Cette année, je vais courir une nouvelle fois en Espagne avec Vigo-Rias Baixas, une équipe galicienne de premier plan au niveau amateur. Je serai en terrain connu car j'ai déjà vécu en Galice quand je portais les couleurs de Gios - Kiwi Atlantico. Je suis impatient de prendre part à toutes les manches de la Coupe d'Espagne dès le début du mois de mars.

Quel est ton rêve ?
Mon rêve est de continuer à courir dans le cyclisme européen et de passer au niveau World Tour. J'ai toujours aimé les trois Grands Tours, donc si je pouvais déjà participer à l'un d'entre eux je serais déjà comblé. Nous allons également nous préparer pour les Jeux Bolivariens de Valledupar en 2022.
Que penses tu du cyclisme vénézuélien, jusqu' où peut aller la génération actuelle ?
Au Venezuela, il y a du talent comme en Colombie, en raison des conditions géographiques. On a tout type de terrains et de températures : plat, ascensions, descentes, chaleur et froid. Notre pays connaît toutefois une situation économique difficile et cela complique notre progression. J'ai moi-même été impacté par ce problème. Par exemple, un jeune de 14 ans qui débute le cyclisme a un vélo qu'on lui prête, souvent celui d'un ami, alors qu'en Europe un cadet a un meilleur vélo qu'un professionnel vénézuélien. Les conditions sont radicalement différentes. Par ailleurs, au Venezuela, soit on fait des études soit on travail, mais on ne peut pas faire les deux choses en même temps.
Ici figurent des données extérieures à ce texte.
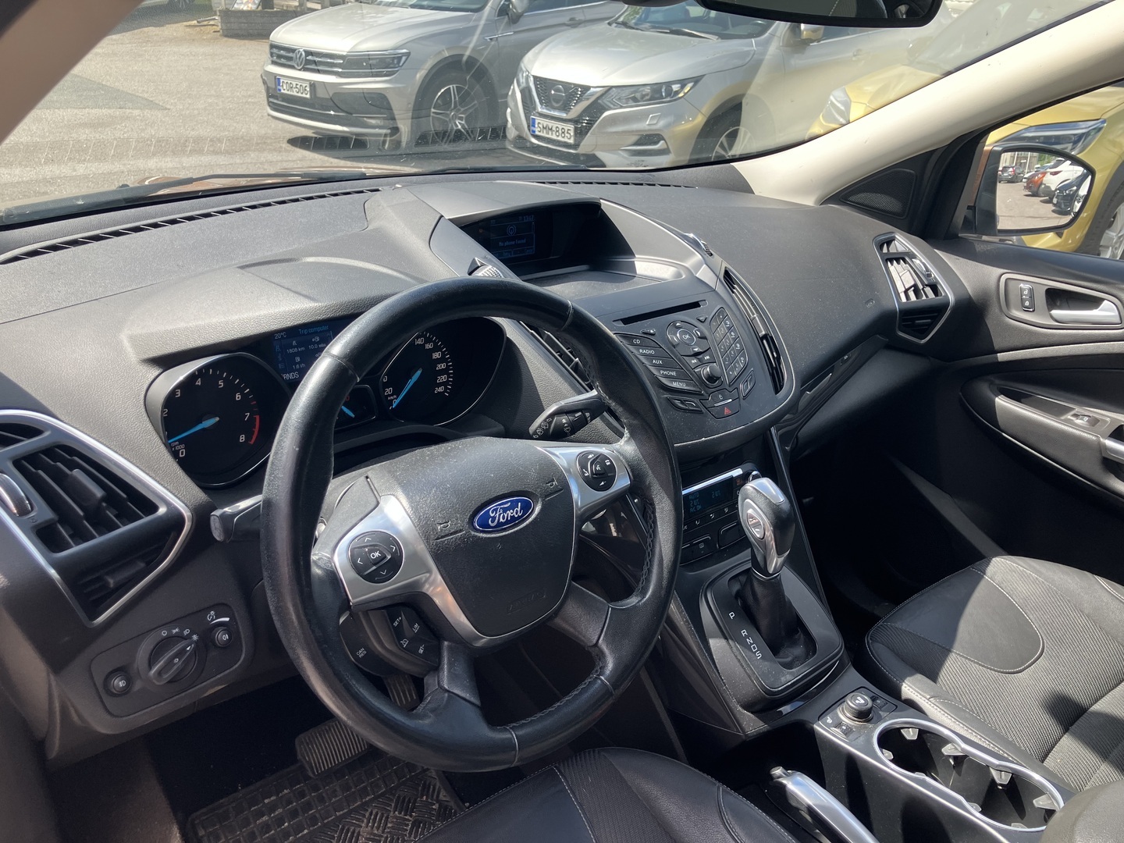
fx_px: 909
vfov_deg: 49.7
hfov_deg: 63.4
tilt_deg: -27.2
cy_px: 422
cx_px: 562
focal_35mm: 28
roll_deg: -3.7
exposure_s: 1/354
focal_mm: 3.99
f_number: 1.8
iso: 32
Cependant, le cyclisme vénézuélien prend actuellement un nouveau virage. La fondation Venezuela Pais de Futuro forme les jeunes qui sortent de la catégorie Juniors et qui n'ont pas d'équipes chez les Espoirs et Élites. Elle leur permet d'être présent sur le Tour de Táchira et le Tour du Venezuela afin qu'ils se mettent en avant et trouvent une équipe à l'étranger.